Semantics aside, and to your point: such caring responsiveness is not established by simply giving existing infrastructural machinery more local information. There are many details here, but you bring up an important specific one:
figuring out how to ensure an AI internalises specific values
which you wonder if is not the point of Live Theory. In fact, it very much is! To quote:
A very brief word now on problems of referentiality and their connections to sensitivity. One of the main concerns of the discourse of aligning AI can also be phrased as issues with internalization: specifically, that of internalizing human values. That is, an AI’s use of the word “yesterday” or “love” might only weakly refer to the concepts you mean. This worry includes both prosaic risks like “hallucination” (maybe it thinks “yesterday” was the date Dec 31st 2021, if its training stops in 2022) and fundamental ones like deep deceptiveness (maybe it thinks “be more loving” is to simply add more heart emojis or laser-etched smileys on your atoms). Either way, the worry is that the AI’s language and action around the words^[22] might not be subtly sensitive to what you or I might associate with it.

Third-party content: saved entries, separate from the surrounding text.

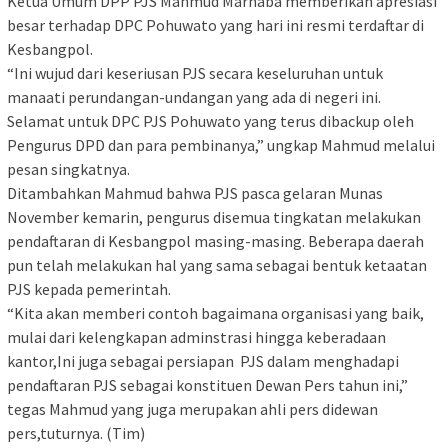
Ketua Umum DPP PJS Mahmud Marhaba memberikan apresiasi
besar terhadap DPC Pohuwato yang hari ini resmi terdaftar di
Kesbangpol.
“Ini wujud dari keseriusan PJS secara keseluruhan untuk
manaati perundangan-undangan yang ada di negeri ini.
Selamat untuk DPC PJS Pohuwato yang terus dibackup oleh
Pengurus DPD dan para pembinanya,” ungkap Mahmud melalui
pesan singkatnya.
Ditambahkan Mahmud bahwa PJS pasca gelaran Munas
November kemarin, pengurus disemua tingkatan melakukan
pendaftaran di Kesbangpol masing-masing. Beberapa daerah
pun telah melakukan hal yang sama sebagai bentuk ketaatan
PJS kepada pemerintah.
“Kita akan memberi contoh bagaimana organisasi yang baik,
mulai dari kelengkapan adminstrasi hingga keberadaan
kantor,Ini juga sebagai persiapan PJS dalam menghadapi
pendaftaran PJS sebagai konstituen Dewan Pers tahun ini,”
tegas Mahmud yang juga merupakan ahli pers didewan
pers,tuturnya. (Tim)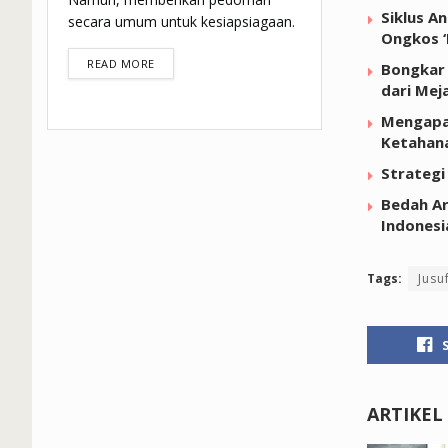
Siklus A
secara umum untuk kesiapsiagaan.
Ongkos ‘
DETAILS
READ MORE
Bongkar 
dari Mej
Mengapa
Ketahan
Strategi
Bedah Ar
Indonesi
Tags:
Jusu
ARTIKEL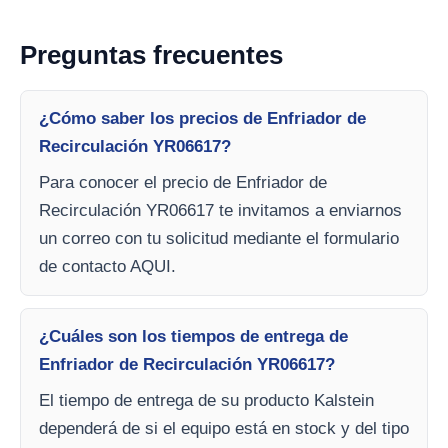
Preguntas frecuentes
¿Cómo saber los precios de Enfriador de
Recirculación YR06617?
Para conocer el precio de Enfriador de
Recirculación YR06617 te invitamos a enviarnos
un correo con tu solicitud mediante el formulario
de contacto AQUI.
¿Cuáles son los tiempos de entrega de
Enfriador de Recirculación YR06617?
El tiempo de entrega de su producto Kalstein
dependerá de si el equipo está en stock y del tipo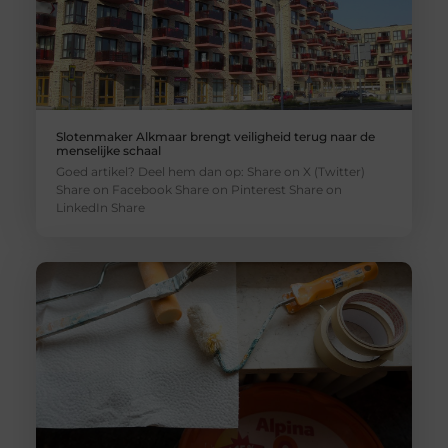
Slotenmaker Alkmaar brengt veiligheid terug naar de
menselijke schaal
Goed artikel? Deel hem dan op: Share on X (Twitter)
Share on Facebook Share on Pinterest Share on
LinkedIn Share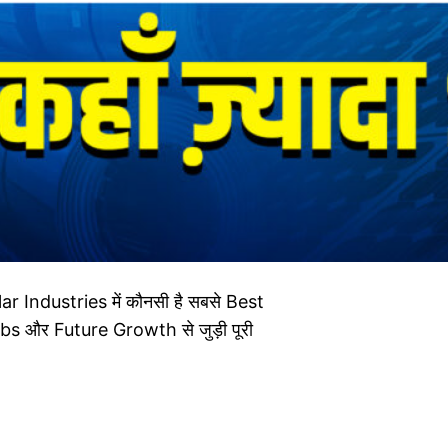
r Industries में कौनसी है सबसे Best
s और Future Growth से जुड़ी पूरी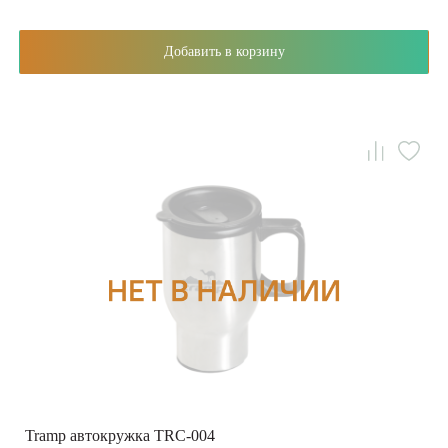
Добавить в корзину
Tramp автокружка TRC-004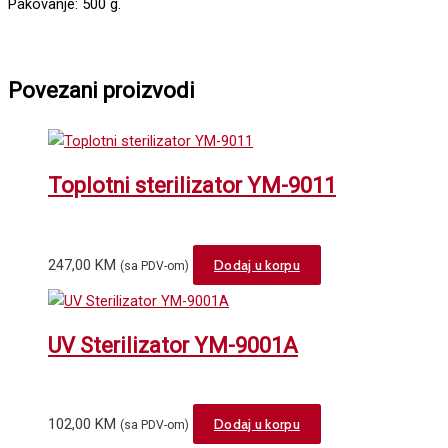
Pakovanje: 500 g.
Povezani proizvodi
Toplotni sterilizator YM-9011
247,00
KM
Dodaj u korpu
(sa PDV-om)
UV Sterilizator YM-9001A
102,00
KM
Dodaj u korpu
(sa PDV-om)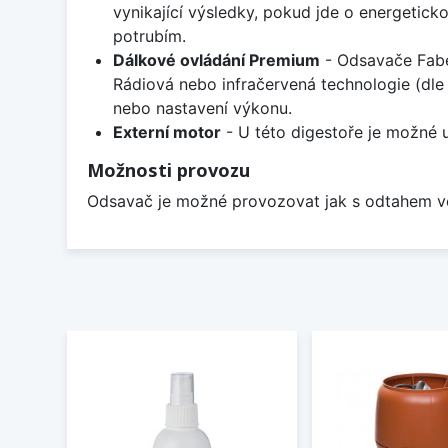
vynikající výsledky, pokud jde o energetick
potrubím.
Dálkové ovládání Premium
- Odsavače Faber
Rádiová nebo infračervená technologie (dle 
nebo nastavení výkonu.
Externí motor
- U této digestoře je možné u
Možnosti provozu
Odsavač je možné provozovat jak s odtahem ven, 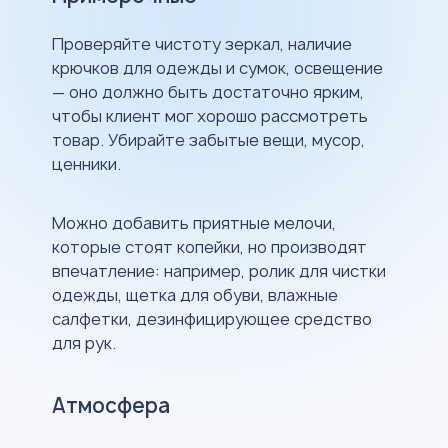
Проверяйте чистоту зеркал, наличие
крючков для одежды и сумок, освещение
— оно должно быть достаточно ярким,
чтобы клиент мог хорошо рассмотреть
товар. Убирайте забытые вещи, мусор,
ценники.
Можно добавить приятные мелочи,
которые стоят копейки, но производят
впечатление: например, ролик для чистки
одежды, щетка для обуви, влажные
салфетки, дезинфицирующее средство
для рук.
Атмосфера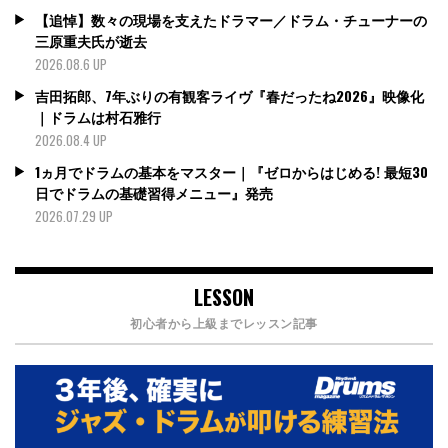
【追悼】数々の現場を支えたドラマー／ドラム・チューナーの
三原重夫氏が逝去
2026.08.6 UP
吉田拓郎、7年ぶりの有観客ライヴ『春だったね2026』映像化
｜ドラムは村石雅行
2026.08.4 UP
1ヵ月でドラムの基本をマスター｜『ゼロからはじめる! 最短30
日でドラムの基礎習得メニュー』発売
2026.07.29 UP
LESSON
初心者から上級までレッスン記事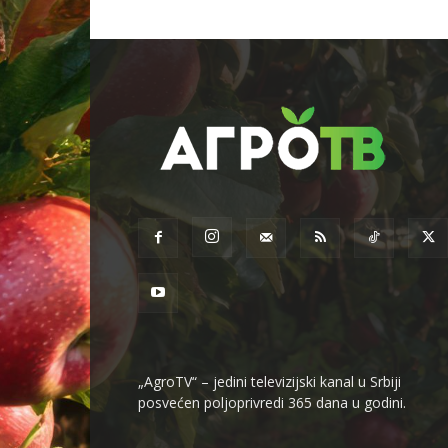
„AgroTV“ – jedini televizijski kanal u Srbiji
posvećen poljoprivredi 365 dana u godini.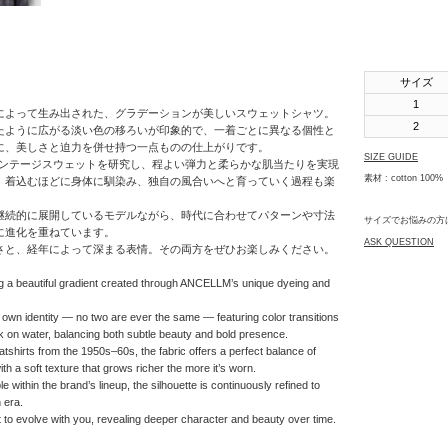
SHINYAKOZUKA
soe
サイズ
STUDIO
NICHOLSON
1
によって生み出された、グラデーションが美しいスウェットシャツ。
2
たように広がる淡い色の移ろいが印象的で、一着ごとに異なる個性と
THE JEAN
に、美しさと迫力を併せ持つ一点ものの仕上がりです。
PIERRE
SIZE GUIDE
のヴィンテージスウェットを研究し、程よい弾力と柔らかな肌当たりを実現
素材 : cotton 100%
。着込むほどに身体に馴染み、独自の風合いへと育っていく過程も楽
th products
継続的に展開しているモデルながら、時代に合わせてパターンや寸法
サイズでお悩みの方
URU
に進化を重ねています。
ASK QUESTION
さと、経年によって深まる表情。その両方をぜひお楽しみください。
VOAAOV
g a beautiful gradient created through ANCELLM’s unique dyeing and
YOKO
SAKAMOTO
 own identity — no two are ever the same — featuring color transitions
ink on water, balancing both subtle beauty and bold presence.
OTHERS
tshirts from the 1950s–60s, the fabric offers a perfect balance of
ith a soft texture that grows richer the more it’s worn.
 within the brand’s lineup, the silhouette is continuously refined to
 era.
 to evolve with you, revealing deeper character and beauty over time.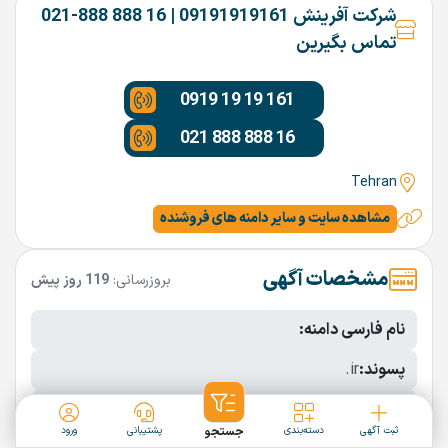
شرکت آفرینش 09191919161 | 16 888 888-021
تماس بگیرین
0919 19 19 161
021 888 888 16
Tehran
مشاهده سایت و سایر دامنه های فروشنده
مشخصات آگهی
بروزرسانی:
119 روز پیش
نام فارسی دامنه:
پسوند:
.ir
تعداد کاراکتر:
9 کاراکتر
ثبت آگهی
دسته‌بندی
جستجو
پشتیبانی
ورود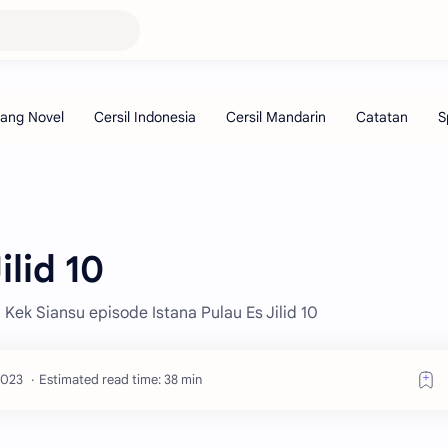
ilid 10
u Kek Siansu episode Istana Pulau Es Jilid 10
Estimated read time: 38 min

Of course, this is only mentioning the risk, now how to address it. In fact, very little of this post is talking concrete details about the response to threat model. It’s the minus-first post, after all. But the next couple of posts start to build up to how it aims to address these worries. In short: there is a continuity between these various notions expressed by “sensitivity” that has not been formally captured. There is perhaps no one single formal definition of “sensitivity” that unifies them, but there might be a usable “live definition” articulable in the (live) epistemic infrastructure of the near future. This infrastructure is what we can supply to our future selves, and it should help our future selves understand and respond to the further future of AI and its alignment.
This means being open to some amount of ontological shifts in our basic conceptualizations of the problem, which limits the amount you can do by building on current ontologies.

Lots of interesting ideas here
I can see potential advantages in this kind of indirect approach vs. trying to directly define or learn a universal objective.
I’m glad! And thank you for your excellent questions!
- Chris_Leong 1 Apr 2025 2:40 UTC
  2 points
  0
  Parent
  The way I’m using “sensitivity”: sensitivity to X = the meaningfulness of X spurs responsive caring action.
  
  I’m fine with that, although it seems important to have a definition for the more limited definition of sensitivity so we can keep track of that distinction: maybe adaptability?
  One of the main concerns of the discourse of aligning AI can also be phrased as issues with internalization: specifically, that of internalizing human values. That is, an AI’s use of the word “yesterday” or “love” might only weakly refer to the concepts you mean.
  Internalising values and internalising concepts are distinct. I can have a strong understanding of your definition of “good” and do the complete opposite.
  This means being open to some amount of ontological shifts in our basic conceptualizations of the problem, which limits the amount you can do by building on current ontologies.
  I think it’s reasonable to say something along the lines of: “AI safety was developed in a context where most folks weren’t expecting language models before ASI, so insufficient attention has been given to the potential of LLM’s to help fill in or adapt informal definitions. Even though folks who feel we need a strongly principled approach may be skeptical that this will work, there’s a decent argument that this should increase our chances of success on the margins”.